Purtroppo questo quadro idilliaco, fatto di amicizie altolocate e stimolanti, si interrompe bruscamente a partire da un particolare e tremendo evento: la bomba ai Grandi Magazzini Cicurel, ordita dal movimento dei Fratelli Musulmani. Un ordine radicale che lottava contro il colonialismo inglese ed europeo in generale. Tutto questo in un Egitto che si impoveriva mentre il re Faruq, uno degli uomini più ricchi al mondo, ostentava una sfacciata ricchezza e spendeva i suoi milioni nei casinò europei.

Hafez è l’uomo che lega questa famiglia alle vicissitudini politiche in corso. Hafez, che si innamora di una carissima amica di Fanny, la madre di Denise, si unisce all’astro nascente della politica egiziana: Nasser. Proprio colui che condurrà l’Egitto nel lento ma inesorabile cambiamento di rotta che lo trasformerà da luogo magico in territorio pericolosissimo per gli “stranieri”.

Nasser che detestava gli inglesi e pensava che tutti i problemi derivassero da loro, voleva ridare l’Egitto agli egiziani, togliendolo agli usurpatori.

La presa di potere di Nasser

Quindi nel 1952, arrivò inesorabile il sabato nero: il 26 gennaio iniziarono i disordini che portarono alla fine della monarchia. Seguì il 23 luglio, il golpe dei Liberi Ufficiali guidato da Naguib e Nasser. Faruk venne deposto, l’Egitto uscì dalla tutela britannica e venne proclamata la Repubblica.
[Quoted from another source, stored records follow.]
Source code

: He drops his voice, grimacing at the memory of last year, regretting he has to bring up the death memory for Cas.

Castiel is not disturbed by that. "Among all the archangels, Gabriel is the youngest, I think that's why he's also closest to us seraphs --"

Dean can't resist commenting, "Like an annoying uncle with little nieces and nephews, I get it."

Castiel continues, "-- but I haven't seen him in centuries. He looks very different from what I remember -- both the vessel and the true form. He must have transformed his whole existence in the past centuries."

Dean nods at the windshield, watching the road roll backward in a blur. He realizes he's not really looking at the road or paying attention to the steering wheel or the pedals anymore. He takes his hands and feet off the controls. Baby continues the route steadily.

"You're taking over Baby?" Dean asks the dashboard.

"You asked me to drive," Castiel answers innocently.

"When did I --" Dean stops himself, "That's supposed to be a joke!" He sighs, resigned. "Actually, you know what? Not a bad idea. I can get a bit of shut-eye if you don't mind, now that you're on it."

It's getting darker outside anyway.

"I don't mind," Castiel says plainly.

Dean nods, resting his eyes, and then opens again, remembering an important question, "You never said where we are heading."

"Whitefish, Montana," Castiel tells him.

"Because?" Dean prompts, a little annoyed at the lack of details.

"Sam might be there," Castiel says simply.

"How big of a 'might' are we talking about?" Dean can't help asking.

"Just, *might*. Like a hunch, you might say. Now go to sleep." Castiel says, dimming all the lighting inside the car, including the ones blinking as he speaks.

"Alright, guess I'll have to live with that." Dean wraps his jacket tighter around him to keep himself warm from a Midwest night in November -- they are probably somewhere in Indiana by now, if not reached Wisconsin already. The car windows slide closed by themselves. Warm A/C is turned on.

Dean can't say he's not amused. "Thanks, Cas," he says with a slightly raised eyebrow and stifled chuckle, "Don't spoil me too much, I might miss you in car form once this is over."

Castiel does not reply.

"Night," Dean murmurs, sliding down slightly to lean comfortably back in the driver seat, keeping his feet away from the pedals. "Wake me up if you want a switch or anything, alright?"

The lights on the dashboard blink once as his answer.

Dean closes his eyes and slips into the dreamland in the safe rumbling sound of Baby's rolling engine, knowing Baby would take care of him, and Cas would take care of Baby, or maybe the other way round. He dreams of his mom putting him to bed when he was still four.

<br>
Questo finché nel 1954, Nasser prese tutto il potere nelle sue mani, facendo arrestare Naguib.

In un simile contesto la famiglia di Denise comincia ad aver paura.Spariscono le feste, spariscono le ostentazioni di ricchezza.Così nel 1961, la famiglia Pardo, ormai indesiderata, sarà costretta a lasciare il Paese.Il capitolo finale ci riporta a Roma dove il romanzo si chiude.

Ma prima che il cambiamento politico travolgesse la sua famiglia, Denise Pardo ci ha trasportato in atmosfere favolose, nel sogno meraviglioso e fragile di una capitale che aveva posto per tutti. Era “una magica alchimia di lingue, religioni e colori di pelle”, una città cosmopolita e internazionale, racconta la scrittrice, rispetto alla quale Roma era una città chiusa e provinciale.

La casa sul Nilo è la testimonianza di un tempo in cui al Cairo si poteva essere chiunque – naturalmente se eri benestante – e individui appartenenti a qualunque nazionalità o religione potevano convivere in pace e diventare amici.